The biggest crux we ran into with the trailer was how to attach it to our bikes. The Avenir Cargo Trailer comes standard with an attachment arm that screws down onto the chainstays bike. The tighter you spin the screw, the harder it clamps to your bike. While I am positive that this would work great for around town endeavors (and offer you great flexibility if you want to move the trailer from one bike to another), it wasn’t the setup we wanted for a 1000+ mile journey. Fortunately, Avenir had thought of this already, and makes an adapter that mounts directly to your axle, which you then attach to the trailer with a cotter pin. For us, this eliminated the possibility of the clamp coming unscrewed each day, or worse, coming unscrewed in the midst of some gnarly highway ascent with no shoulder.
For those of you who’d like to use the cargo trailer as an around-town grocery getter, or for bike tours, this should be sufficient enough information. Feel free to skip ahead to my summary of positive and negative features of the trailer. For those of you die hard surf/bike fans who’ve been searching for years for a way to make your bike a surfmobile (of which I am sure there are at least, oh, well, 5 or 6 of you), read on to learn exactly how to convert your Avenir Cargo Trailer into the Surfmobile Extraordinaire.

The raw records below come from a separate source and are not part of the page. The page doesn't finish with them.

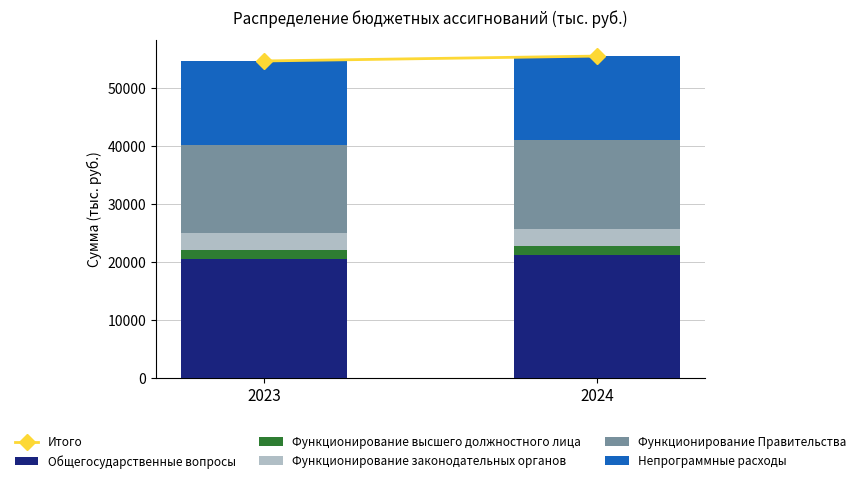

What is the maximum value for Общегосударственные вопросы?

21179.9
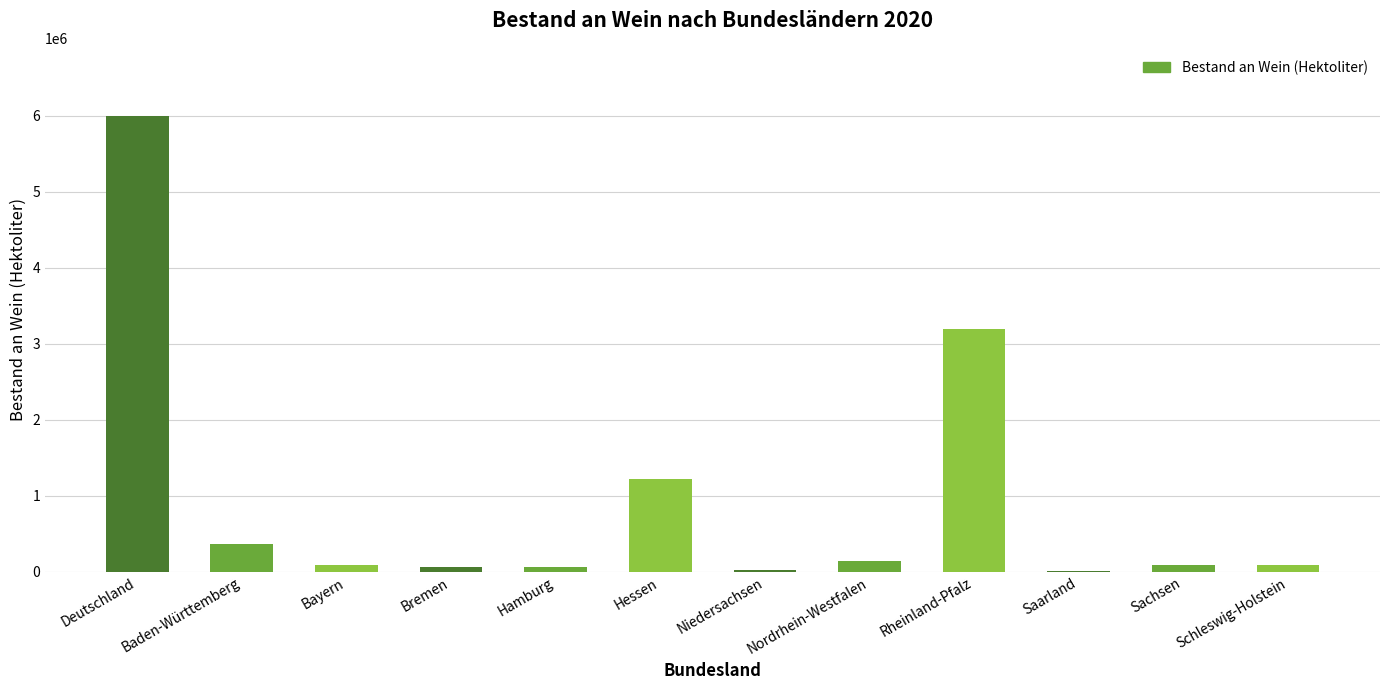

The value at Saarland is 6722. True or false?

True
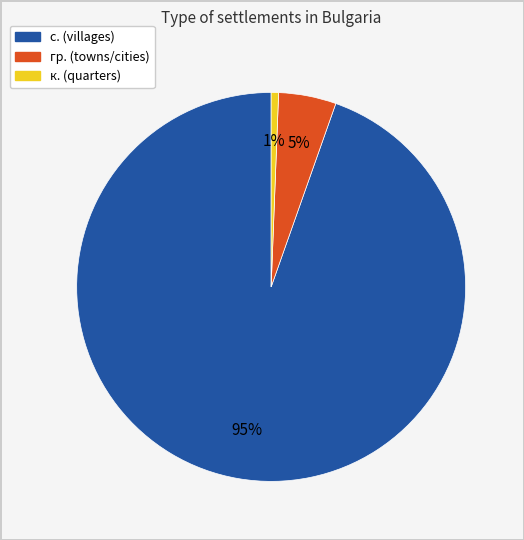

Is there a majority slice in this chart?

Yes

After assembling the cargo trailer, we took two regular car top surfboard pads (you know, the kind that DaKine makes), and inserted those onto the top rails of the cargo trailer at both the front and back end. This created some padding between the boards and the metal trailer frame. In all the amazing coincidences, the standard sized surfboard car-top pad length also happens to be the exact same width as the width of the Avenir Cargo trailer body, so it fit perfectly. Next, we loaded all the other gear into the trailer. Then, we put the nylon cover on the trailer, also covering the surfboard pads, leaving us a beautiful, level, flat surface to set the boards on. Last step was to cam strap the boards down just as we would have had they been on the roof rack of my Tacoma. 2 straps, each one looped around each side of the trailer and then coming across, held the surfboards on for the entire trip. We had minimal drag, minimal wind problems, and overall, it functioned amazingly well.
- Durable- 1117 miles loaded with gear and surfboards and the only problem we had was a busted spoke 4 miles from our final destination. Zero flats. Zero attachment issues, unlike some other cyclists we met on the road.
- Lightweight, especially for a 2 wheeled trailer of its size.
- The only trailer out there that will work for surfboard transit. Trust me. I’ve looked.
- Collapsible, making storage or travel to and from your actual biking destination easy.
- 2 different attachment methods ensure that you’ll find something that works for your trailer use needs.
- A great bargin at $230
- A 2 wheeled trailer offers more rolling resistance than a single wheel, making it slightly more difficult to pull than its single wheeled counterparts
A bomb-proof cargo trailer at a great price.